PROBLEM LINK:
Setter: sayan_kashyapi
Tester: mishra_roshan
Editorialist: shaw_sandeep
DIFFICULTY:
Simple
PREREQUISITES:
Conditional Logic of Stone-Paper-Scissors Game
PROBLEM:
Given a occurence of stone-paper-scissor of two player as R1,P1,S1 (Jon) and R2,P2,S2 (Jon’s friend) respectively. To find out if Jon can win the game if he plays optimally such that the score is atleast ceil(N/2) rounds.
EXPLANATION
In this game we know that:
-
Paper beats Rock
-
Scissors beat Paper
-
Rock beats Scissors
For Jon to win ( He always plays after his friend ), we must find his optimal score which is the sum of minimum of (R2,P1), (P2,S1) and (S2,R1)

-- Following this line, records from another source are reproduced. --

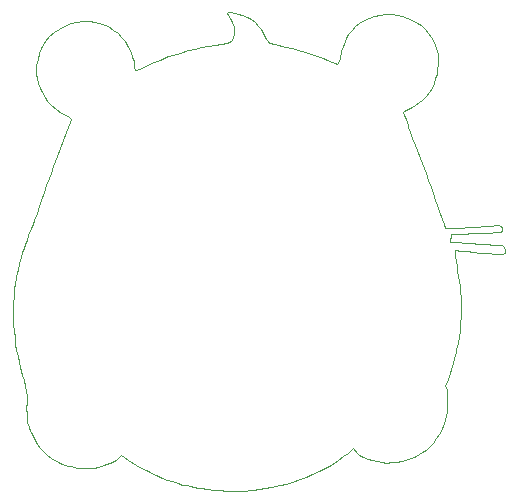
<source format=gbr>
%TF.GenerationSoftware,KiCad,Pcbnew,7.0.10*%
%TF.CreationDate,2024-01-29T00:00:28+02:00*%
%TF.ProjectId,RamenTimer_ki7,52616d65-6e54-4696-9d65-725f6b69372e,rev?*%
%TF.SameCoordinates,Original*%
%TF.FileFunction,Profile,NP*%
%FSLAX46Y46*%
G04 Gerber Fmt 4.6, Leading zero omitted, Abs format (unit mm)*
G04 Created by KiCad (PCBNEW 7.0.10) date 2024-01-29 00:00:28*
%MOMM*%
%LPD*%
G01*
G04 APERTURE LIST*
%TA.AperFunction,Profile*%
%ADD10C,0.100000*%
%TD*%
G04 APERTURE END LIST*
D10*
X171230000Y-95100000D02*
X171410000Y-95580000D01*
X170990000Y-94440000D02*
X171230000Y-95100000D01*
X170790000Y-93930000D02*
X170990000Y-94440000D01*
X170640000Y-93510000D02*
X170790000Y-93930000D01*
X170450000Y-92930000D02*
X170640000Y-93510000D01*
X170250000Y-92390000D02*
X170450000Y-92930000D01*
X170070000Y-91860000D02*
X170250000Y-92390000D01*
X169860000Y-91270000D02*
X170070000Y-91860000D01*
X169690000Y-90810000D02*
X169860000Y-91270000D01*
X169510000Y-90350000D02*
X169690000Y-90810000D01*
X169360000Y-89930000D02*
X169510000Y-90350000D01*
X169130000Y-89320000D02*
X169360000Y-89930000D01*
X168950000Y-88870000D02*
X169130000Y-89320000D01*
X168710000Y-88250000D02*
X168950000Y-88870000D01*
X168530000Y-87790000D02*
X168710000Y-88250000D01*
X168370000Y-87350000D02*
X168530000Y-87790000D01*
X168300000Y-87150000D02*
X168370000Y-87350000D01*
X168130000Y-86690000D02*
X168300000Y-87150000D01*
X168000000Y-86330000D02*
X168130000Y-86690000D01*
X167940000Y-86090000D02*
X168000000Y-86330000D01*
X168010000Y-86000000D02*
X167940000Y-86090000D01*
X168300000Y-85830000D02*
X168010000Y-86000000D01*
X168670000Y-85620000D02*
X168300000Y-85830000D01*
X168970000Y-85440000D02*
X168670000Y-85620000D01*
X169300000Y-85220000D02*
X168970000Y-85440000D01*
X169550000Y-85030000D02*
X169300000Y-85220000D01*
X169670000Y-84900000D02*
X169550000Y-85030000D01*
X169860000Y-84690000D02*
X169670000Y-84900000D01*
X170140000Y-84370000D02*
X169860000Y-84690000D01*
X170330000Y-84010000D02*
X170140000Y-84370000D01*
X170530000Y-83640000D02*
X170330000Y-84010000D01*
X170660000Y-83230000D02*
X170530000Y-83640000D01*
X170770000Y-82830000D02*
X170660000Y-83230000D01*
X170830000Y-82440000D02*
X170770000Y-82830000D01*
X170880000Y-81990000D02*
X170830000Y-82440000D01*
X170860000Y-81540000D02*
X170880000Y-81990000D01*
X170840000Y-81160000D02*
X170860000Y-81540000D01*
X170720000Y-80680000D02*
X170840000Y-81160000D01*
X170640000Y-80370000D02*
X170720000Y-80680000D01*
X170540000Y-80140000D02*
X170640000Y-80370000D01*
X170300000Y-79760000D02*
X170540000Y-80140000D01*
X170040000Y-79360000D02*
X170300000Y-79760000D01*
X169760000Y-79080000D02*
X170040000Y-79360000D01*
X169430000Y-78740000D02*
X169760000Y-79080000D01*
X169070000Y-78500000D02*
X169430000Y-78740000D01*
X168680000Y-78240000D02*
X169070000Y-78500000D01*
X168290000Y-78070000D02*
X168680000Y-78240000D01*
X167860000Y-77900000D02*
X168290000Y-78070000D01*
X167450000Y-77820000D02*
X167860000Y-77900000D01*
X167020000Y-77740000D02*
X167450000Y-77820000D01*
X166400000Y-77740000D02*
X167020000Y-77740000D01*
X165940000Y-77840000D02*
X166400000Y-77740000D01*
X165430000Y-77940000D02*
X165940000Y-77840000D01*
X165010000Y-78120000D02*
X165430000Y-77940000D01*
X164610000Y-78290000D02*
X165010000Y-78120000D01*
X164230000Y-78560000D02*
X164610000Y-78290000D01*
X163870000Y-78820000D02*
X164230000Y-78560000D01*
X163620000Y-79110000D02*
X163870000Y-78820000D01*
X163300000Y-79490000D02*
X163620000Y-79110000D01*
X163130000Y-79800000D02*
X163300000Y-79490000D01*
X162880000Y-80280000D02*
X163130000Y-79800000D01*
X162830000Y-80440000D02*
X162880000Y-80280000D01*
X162680000Y-80920000D02*
X162830000Y-80440000D01*
X162550000Y-81510000D02*
X162680000Y-80920000D01*
X162440000Y-81930000D02*
X162550000Y-81510000D01*
X162340000Y-81990000D02*
X162440000Y-81930000D01*
X162200000Y-81920000D02*
X162340000Y-81990000D01*
X161940000Y-81810000D02*
X162200000Y-81920000D01*
X161500000Y-81630000D02*
X161940000Y-81810000D01*
X161150000Y-81490000D02*
X161500000Y-81630000D01*
X160640000Y-81310000D02*
X161150000Y-81490000D01*
X160090000Y-81130000D02*
X160640000Y-81310000D01*
X159610000Y-80980000D02*
X160090000Y-81130000D01*
X159010000Y-80800000D02*
X159610000Y-80980000D01*
X158530000Y-80670000D02*
X159010000Y-80800000D01*
X157950000Y-80530000D02*
X158530000Y-80670000D01*
X157040000Y-80310000D02*
X157950000Y-80530000D01*
X156580000Y-80190000D02*
X157040000Y-80310000D01*
X156460000Y-80080000D02*
X156580000Y-80190000D01*
X156340000Y-79890000D02*
X156460000Y-80080000D01*
X156250000Y-79700000D02*
X156340000Y-79890000D01*
X156080000Y-79410000D02*
X156250000Y-79700000D01*
X155900000Y-79070000D02*
X156080000Y-79410000D01*
X155620000Y-78750000D02*
X155900000Y-79070000D01*
X155390000Y-78480000D02*
X155620000Y-78750000D01*
X155040000Y-78230000D02*
X155390000Y-78480000D01*
X154690000Y-78020000D02*
X155040000Y-78230000D01*
X154320000Y-77870000D02*
X154690000Y-78020000D01*
X153920000Y-77740000D02*
X154320000Y-77870000D01*
X153360000Y-77620000D02*
X153920000Y-77740000D01*
X153130000Y-77620000D02*
X153360000Y-77620000D01*
X153050000Y-77680000D02*
X153130000Y-77620000D01*
X153090000Y-77860000D02*
X153050000Y-77680000D01*
X153270000Y-78130000D02*
X153090000Y-77860000D01*
X153460000Y-78470000D02*
X153270000Y-78130000D01*
X153590000Y-78890000D02*
X153460000Y-78470000D01*
X153610000Y-79400000D02*
X153590000Y-78890000D01*
X153530000Y-79810000D02*
X153610000Y-79400000D01*
X153340000Y-80090000D02*
X153530000Y-79810000D01*
X153030000Y-80230000D02*
X153340000Y-80090000D01*
X152480000Y-80280000D02*
X153030000Y-80230000D01*
X151990000Y-80360000D02*
X152480000Y-80280000D01*
X151430000Y-80470000D02*
X151990000Y-80360000D01*
X150850000Y-80590000D02*
X151430000Y-80470000D01*
X150290000Y-80720000D02*
X150850000Y-80590000D01*
X149720000Y-80850000D02*
X150290000Y-80720000D01*
X149020000Y-81040000D02*
X149720000Y-80850000D01*
X148430000Y-81220000D02*
X149020000Y-81040000D01*
X148040000Y-81350000D02*
X148430000Y-81220000D01*
X147340000Y-81640000D02*
X148040000Y-81350000D01*
X146810000Y-81870000D02*
X147340000Y-81640000D01*
X146250000Y-82110000D02*
X146810000Y-81870000D01*
X145830000Y-82320000D02*
X146250000Y-82110000D01*
X145350000Y-82540000D02*
X145830000Y-82320000D01*
X145220000Y-82540000D02*
X145350000Y-82540000D01*
X145170000Y-82260000D02*
X145220000Y-82540000D01*
X145130000Y-81790000D02*
X145170000Y-82260000D01*
X144990000Y-81380000D02*
X145130000Y-81790000D01*
X144860000Y-81020000D02*
X144990000Y-81380000D01*
X144660000Y-80580000D02*
X144860000Y-81020000D01*
X144370000Y-80090000D02*
X144660000Y-80580000D01*
X144060000Y-79750000D02*
X144370000Y-80090000D01*
X143760000Y-79400000D02*
X144060000Y-79750000D01*
X143340000Y-79100000D02*
X143760000Y-79400000D01*
X142900000Y-78820000D02*
X143340000Y-79100000D01*
X142390000Y-78590000D02*
X142900000Y-78820000D01*
X141840000Y-78450000D02*
X142390000Y-78590000D01*
X141320000Y-78360000D02*
X141840000Y-78450000D01*
X140840000Y-78360000D02*
X141320000Y-78360000D01*
X140260000Y-78420000D02*
X140840000Y-78360000D01*
X139790000Y-78540000D02*
X140260000Y-78420000D01*
X139230000Y-78780000D02*
X139790000Y-78540000D01*
X138800000Y-79000000D02*
X139230000Y-78780000D01*
X138350000Y-79310000D02*
X138800000Y-79000000D01*
X137950000Y-79650000D02*
X138350000Y-79310000D01*
X137590000Y-80070000D02*
X137950000Y-79650000D01*
X137300000Y-80610000D02*
X137590000Y-80070000D01*
X137130000Y-81040000D02*
X137300000Y-80610000D01*
X136980000Y-81540000D02*
X137130000Y-81040000D01*
X136840000Y-82120000D02*
X136980000Y-81540000D01*
X136820000Y-82490000D02*
X136840000Y-82120000D01*
X136860000Y-82870000D02*
X136820000Y-82490000D01*
X136920000Y-83170000D02*
X136860000Y-82870000D01*
X137030000Y-83580000D02*
X136920000Y-83170000D01*
X137150000Y-84010000D02*
X137030000Y-83580000D01*
X137320000Y-84360000D02*
X137150000Y-84010000D01*
X137570000Y-84840000D02*
X137320000Y-84360000D01*
X137810000Y-85130000D02*
X137570000Y-84840000D01*
X138100000Y-85500000D02*
X137810000Y-85130000D01*
X138540000Y-85850000D02*
X138100000Y-85500000D01*
X138980000Y-86140000D02*
X138540000Y-85850000D01*
X139530000Y-86420000D02*
X138980000Y-86140000D01*
X139820000Y-86630000D02*
X139530000Y-86420000D01*
X139750000Y-86890000D02*
X139820000Y-86630000D01*
X139410000Y-87800000D02*
X139750000Y-86890000D01*
X139170000Y-88440000D02*
X139410000Y-87800000D01*
X138890000Y-89150000D02*
X139170000Y-88440000D01*
X138650000Y-89770000D02*
X138890000Y-89150000D01*
X138470000Y-90230000D02*
X138650000Y-89770000D01*
X138320000Y-90610000D02*
X138470000Y-90230000D01*
X138110000Y-91200000D02*
X138320000Y-90610000D01*
X137930000Y-91670000D02*
X138110000Y-91200000D01*
X137720000Y-92240000D02*
X137930000Y-91670000D01*
X137500000Y-92860000D02*
X137720000Y-92240000D01*
X137270000Y-93520000D02*
X137500000Y-92860000D01*
X137110000Y-93990000D02*
X137270000Y-93520000D01*
X136900000Y-94590000D02*
X137110000Y-93990000D01*
X136680000Y-95210000D02*
X136900000Y-94590000D01*
X136570000Y-95510000D02*
X136680000Y-95210000D01*
X136440000Y-95860000D02*
X136570000Y-95510000D01*
X136200000Y-96510000D02*
X136440000Y-95860000D01*
X136050000Y-96940000D02*
X136200000Y-96510000D01*
X135930000Y-97260000D02*
X136050000Y-96940000D01*
X135820000Y-97610000D02*
X135930000Y-97260000D01*
X135690000Y-97960000D02*
X135820000Y-97610000D01*
X135590000Y-98340000D02*
X135690000Y-97960000D01*
X135440000Y-98880000D02*
X135590000Y-98340000D01*
X135300000Y-99410000D02*
X135440000Y-98880000D01*
X135260000Y-99610000D02*
X135300000Y-99410000D01*
X135180000Y-100060000D02*
X135260000Y-99610000D01*
X135070000Y-100620000D02*
X135180000Y-100060000D01*
X135010000Y-100990000D02*
X135070000Y-100620000D01*
X134980000Y-101340000D02*
X135010000Y-100990000D01*
X134950000Y-101740000D02*
X134980000Y-101340000D01*
X134910000Y-102140000D02*
X134950000Y-101740000D01*
X134890000Y-102490000D02*
X134910000Y-102140000D01*
X134890000Y-102610000D02*
X134890000Y-102490000D01*
X134900000Y-103110000D02*
X134890000Y-102610000D01*
X134910000Y-103600000D02*
X134900000Y-103110000D01*
X134920000Y-104020000D02*
X134910000Y-103600000D01*
X134980000Y-104590000D02*
X134920000Y-104020000D01*
X135030000Y-105140000D02*
X134980000Y-104590000D01*
X135100000Y-105680000D02*
X135030000Y-105140000D01*
X135190000Y-106180000D02*
X135100000Y-105680000D01*
X135290000Y-106740000D02*
X135190000Y-106180000D01*
X135390000Y-107230000D02*
X135290000Y-106740000D01*
X135490000Y-107620000D02*
X135390000Y-107230000D01*
X135570000Y-107970000D02*
X135490000Y-107620000D01*
X135660000Y-108340000D02*
X135570000Y-107970000D01*
X135790000Y-108770000D02*
X135660000Y-108340000D01*
X135950000Y-109300000D02*
X135790000Y-108770000D01*
X136110000Y-110130000D02*
X135950000Y-109300000D01*
X136040000Y-110680000D02*
X136110000Y-110130000D01*
X136030000Y-111050000D02*
X136040000Y-110680000D01*
X136030000Y-111310000D02*
X136030000Y-111050000D01*
X136040000Y-111440000D02*
X136030000Y-111310000D01*
X136060000Y-111700000D02*
X136040000Y-111440000D01*
X136090000Y-112000000D02*
X136060000Y-111700000D01*
X136120000Y-112310000D02*
X136090000Y-112000000D01*
X136260000Y-112770000D02*
X136120000Y-112310000D01*
X136350000Y-113070000D02*
X136260000Y-112770000D01*
X136390000Y-113180000D02*
X136350000Y-113070000D01*
X136550000Y-113490000D02*
X136390000Y-113180000D01*
X136810000Y-113980000D02*
X136550000Y-113490000D01*
X136950000Y-114160000D02*
X136810000Y-113980000D01*
X137190000Y-114480000D02*
X136950000Y-114160000D01*
X137370000Y-114660000D02*
X137190000Y-114480000D01*
X137640000Y-114950000D02*
X137370000Y-114660000D01*
X137810000Y-115090000D02*
X137640000Y-114950000D01*
X138150000Y-115380000D02*
X137810000Y-115090000D01*
X138220000Y-115420000D02*
X138150000Y-115380000D01*
X138580000Y-115650000D02*
X138220000Y-115420000D01*
X138720000Y-115710000D02*
X138580000Y-115650000D01*
X139080000Y-115850000D02*
X138720000Y-115710000D01*
X139290000Y-115930000D02*
X139080000Y-115850000D01*
X139550000Y-116000000D02*
X139290000Y-115930000D01*
X139820000Y-116070000D02*
X139550000Y-116000000D01*
X140060000Y-116130000D02*
X139820000Y-116070000D01*
X140340000Y-116170000D02*
X140060000Y-116130000D01*
X140580000Y-116200000D02*
X140340000Y-116170000D01*
X140830000Y-116230000D02*
X140580000Y-116200000D01*
X141230000Y-116230000D02*
X140830000Y-116230000D01*
X141550000Y-116220000D02*
X141230000Y-116230000D01*
X141740000Y-116190000D02*
X141550000Y-116220000D01*
X142120000Y-116100000D02*
X141740000Y-116190000D01*
X142630000Y-115940000D02*
X142120000Y-116100000D01*
X142810000Y-115870000D02*
X142630000Y-115940000D01*
X143120000Y-115750000D02*
X142810000Y-115870000D01*
X143440000Y-115600000D02*
X143120000Y-115750000D01*
X143600000Y-115490000D02*
X143440000Y-115600000D01*
X143660000Y-115440000D02*
X143600000Y-115490000D01*
X144060000Y-115080000D02*
X143660000Y-115440000D01*
X144330000Y-115290000D02*
X144060000Y-115080000D01*
X144630000Y-115490000D02*
X144330000Y-115290000D01*
X145300000Y-115920000D02*
X144630000Y-115490000D01*
X145720000Y-116180000D02*
X145300000Y-115920000D01*
X146120000Y-116390000D02*
X145720000Y-116180000D01*
X146480000Y-116580000D02*
X146120000Y-116390000D01*
X146740000Y-116720000D02*
X146480000Y-116580000D01*
X147040000Y-116840000D02*
X146740000Y-116720000D01*
X147520000Y-117040000D02*
X147040000Y-116840000D01*
X147950000Y-117220000D02*
X147520000Y-117040000D01*
X148360000Y-117340000D02*
X147950000Y-117220000D01*
X148900000Y-117510000D02*
X148360000Y-117340000D01*
X149240000Y-117610000D02*
X148900000Y-117510000D01*
X149600000Y-117690000D02*
X149240000Y-117610000D01*
X149920000Y-117770000D02*
X149600000Y-117690000D01*
X150200000Y-117820000D02*
X149920000Y-117770000D01*
X150530000Y-117880000D02*
X150200000Y-117820000D01*
X150830000Y-117930000D02*
X150530000Y-117880000D01*
X151360000Y-118000000D02*
X150830000Y-117930000D01*
X151900000Y-118060000D02*
X151360000Y-118000000D01*
X152390000Y-118110000D02*
X151900000Y-118060000D01*
X152960000Y-118160000D02*
X152390000Y-118110000D01*
X153340000Y-118190000D02*
X152960000Y-118160000D01*
X153740000Y-118190000D02*
X153340000Y-118190000D01*
X154150000Y-118160000D02*
X153740000Y-118190000D01*
X154550000Y-118130000D02*
X154150000Y-118160000D01*
X154950000Y-118100000D02*
X154550000Y-118130000D01*
X155210000Y-118060000D02*
X154950000Y-118100000D01*
X155740000Y-117990000D02*
X155210000Y-118060000D01*
X156270000Y-117920000D02*
X155740000Y-117990000D01*
X156770000Y-117850000D02*
X156270000Y-117920000D01*
X157480000Y-117670000D02*
X156770000Y-117850000D01*
X157970000Y-117540000D02*
X157480000Y-117670000D01*
X158530000Y-117400000D02*
X157970000Y-117540000D01*
X159220000Y-117130000D02*
X158530000Y-117400000D01*
X159710000Y-116940000D02*
X159220000Y-117130000D01*
X160200000Y-116750000D02*
X159710000Y-116940000D01*
X160800000Y-116440000D02*
X160200000Y-116750000D01*
X161310000Y-116170000D02*
X160800000Y-116440000D01*
X161780000Y-115930000D02*
X161310000Y-116170000D01*
X162380000Y-115510000D02*
X161780000Y-115930000D01*
X162840000Y-115190000D02*
X162380000Y-115510000D01*
X163270000Y-114900000D02*
X162840000Y-115190000D01*
X163500000Y-114700000D02*
X163270000Y-114900000D01*
X163700000Y-114530000D02*
X163500000Y-114700000D01*
X164030000Y-114980000D02*
X163700000Y-114530000D01*
X164200000Y-115130000D02*
X164030000Y-114980000D01*
X164540000Y-115280000D02*
X164200000Y-115130000D01*
X164940000Y-115430000D02*
X164540000Y-115280000D01*
X165300000Y-115530000D02*
X164940000Y-115430000D01*
X165690000Y-115640000D02*
X165300000Y-115530000D01*
X166170000Y-115690000D02*
X165690000Y-115640000D01*
X166500000Y-115750000D02*
X166170000Y-115690000D01*
X166960000Y-115740000D02*
X166500000Y-115750000D01*
X167290000Y-115730000D02*
X166960000Y-115740000D01*
X167840000Y-115640000D02*
X167290000Y-115730000D01*
X168810000Y-115300000D02*
X167840000Y-115640000D01*
X169020000Y-115180000D02*
X168810000Y-115300000D01*
X169550000Y-114880000D02*
X169020000Y-115180000D01*
X169830000Y-114660000D02*
X169550000Y-114880000D01*
X170430000Y-114100000D02*
X169830000Y-114660000D01*
X170720000Y-113690000D02*
X170430000Y-114100000D01*
X171000000Y-113300000D02*
X170720000Y-113690000D01*
X171100000Y-113090000D02*
X171000000Y-113300000D01*
X171400000Y-112420000D02*
X171100000Y-113090000D01*
X171460000Y-112170000D02*
X171400000Y-112420000D01*
X171560000Y-111740000D02*
X171460000Y-112170000D01*
X171620000Y-111470000D02*
X171560000Y-111740000D01*
X171650000Y-111180000D02*
X171620000Y-111470000D01*
X171680000Y-110740000D02*
X171650000Y-111180000D01*
X171680000Y-110330000D02*
X171680000Y-110740000D01*
X171640000Y-109870000D02*
X171680000Y-110330000D01*
X171600000Y-109540000D02*
X171640000Y-109870000D01*
X171510000Y-109240000D02*
X171600000Y-109540000D01*
X171720000Y-108690000D02*
X171510000Y-109240000D01*
X171900000Y-108150000D02*
X171720000Y-108690000D01*
X172010000Y-107790000D02*
X171900000Y-108150000D01*
X172150000Y-107300000D02*
X172010000Y-107790000D01*
X172260000Y-106860000D02*
X172150000Y-107300000D01*
X172390000Y-106360000D02*
X172260000Y-106860000D01*
X172430000Y-106170000D02*
X172390000Y-106360000D01*
X172540000Y-105590000D02*
X172430000Y-106170000D01*
X172630000Y-105020000D02*
X172540000Y-105590000D01*
X172700000Y-104620000D02*
X172630000Y-105020000D01*
X172710000Y-104410000D02*
X172700000Y-104620000D01*
X172750000Y-103940000D02*
X172710000Y-104410000D01*
X172790000Y-103380000D02*
X172750000Y-103940000D01*
X172820000Y-102790000D02*
X172790000Y-103380000D01*
X172800000Y-102350000D02*
X172820000Y-102790000D01*
X172790000Y-101800000D02*
X172800000Y-102350000D01*
X172770000Y-101260000D02*
X172790000Y-101800000D01*
X172710000Y-100830000D02*
X172770000Y-101260000D01*
X172650000Y-100340000D02*
X172710000Y-100830000D01*
X172590000Y-99960000D02*
X172650000Y-100340000D01*
X172530000Y-99530000D02*
X172590000Y-99960000D01*
X172460000Y-99140000D02*
X172530000Y-99530000D01*
X172370000Y-98700000D02*
X172460000Y-99140000D01*
X172320000Y-98230000D02*
X172370000Y-98700000D01*
X172300000Y-97770000D02*
X172320000Y-98230000D01*
X172810000Y-97830000D02*
X172300000Y-97770000D01*
X173300000Y-97870000D02*
X172810000Y-97830000D01*
X173870000Y-97920000D02*
X173300000Y-97870000D01*
X174490000Y-97970000D02*
X173870000Y-97920000D01*
X175090000Y-98020000D02*
X174490000Y-97970000D01*
X175690000Y-98060000D02*
X175090000Y-98020000D01*
X176270000Y-98090000D02*
X175690000Y-98060000D01*
X176540000Y-97970000D02*
X176270000Y-98090000D01*
X176540000Y-97760000D02*
X176540000Y-97970000D01*
X176470000Y-97490000D02*
X176540000Y-97760000D01*
X176330000Y-97370000D02*
X176470000Y-97490000D01*
X176260000Y-97360000D02*
X176330000Y-97370000D01*
X175970000Y-97330000D02*
X176260000Y-97360000D01*
X175500000Y-97290000D02*
X175970000Y-97330000D01*
X174990000Y-97260000D02*
X175500000Y-97290000D01*
X174300000Y-97210000D02*
X174990000Y-97260000D01*
X173760000Y-97170000D02*
X174300000Y-97210000D01*
X173230000Y-97140000D02*
X173760000Y-97170000D01*
X172590000Y-97110000D02*
X173230000Y-97140000D01*
X172010000Y-97080000D02*
X172590000Y-97110000D01*
X171870000Y-97070000D02*
X172010000Y-97080000D01*
X171960000Y-96390000D02*
X171870000Y-97070000D01*
X172550000Y-96370000D02*
X171960000Y-96390000D01*
X173140000Y-96360000D02*
X172550000Y-96370000D01*
X173660000Y-96340000D02*
X173140000Y-96360000D01*
X174150000Y-96330000D02*
X173660000Y-96340000D01*
X174800000Y-96320000D02*
X174150000Y-96330000D01*
X176190000Y-96240000D02*
X174800000Y-96320000D01*
X176340000Y-96050000D02*
X176190000Y-96240000D01*
X176310000Y-95820000D02*
X176340000Y-96050000D01*
X176140000Y-95680000D02*
X176310000Y-95820000D01*
X176060000Y-95660000D02*
X176140000Y-95680000D01*
X175090000Y-95690000D02*
X176060000Y-95660000D01*
X173800000Y-95780000D02*
X175090000Y-95690000D01*
X172470000Y-95850000D02*
X173800000Y-95780000D01*
X171470000Y-95900000D02*
X172470000Y-95850000D01*
X171410000Y-95580000D02*
X171470000Y-95900000D01*
M02*

</source>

If the score is more than N/2 then display “Yes” for winning else display “No”
TIME COMPLEXITY
Time complexity is O(1) for each test-case.
SOLUTIONS:
Setter's Solution
C++
#include<bits/stdc++.h>
using namespace std;
void solve(){
int n, a1, b1, c1, a2, b2, c2;
cin >> n >> a1 >> b1 >> c1 >> a2 >> b2 >> c2;
if (min(a1, c2) + min(b1, a2) + min(c1, b2) > n / 2)
cout << "Yes\n";
else
cout << "No\n";
}
int main(){
int t;
cin >> t;
while (t--){
solve();
}
return 0;
}
Tester's Solution
C++
#include <bits/stdc++.h>
using namespace std;
int main() {
int t;
scanf("%d", &t);
while (t--) {
long long n;
scanf("%lld", &n);
long long r1, p1, s1;
scanf("%lld %lld %lld", &r1, &p1, &s1);
long long r2, p2, s2;
scanf("%lld %lld %lld", &r2, &p2, &s2);
long long score = min(r2, p1) + min(p2, s1) + min(s2, r1);
if (score > ceil(n / 2)) {
printf("Yes\n");
} else printf("No\n");
}
return 0;
}
Feel free to Share your approach.
Suggestions are welcomed as always had been.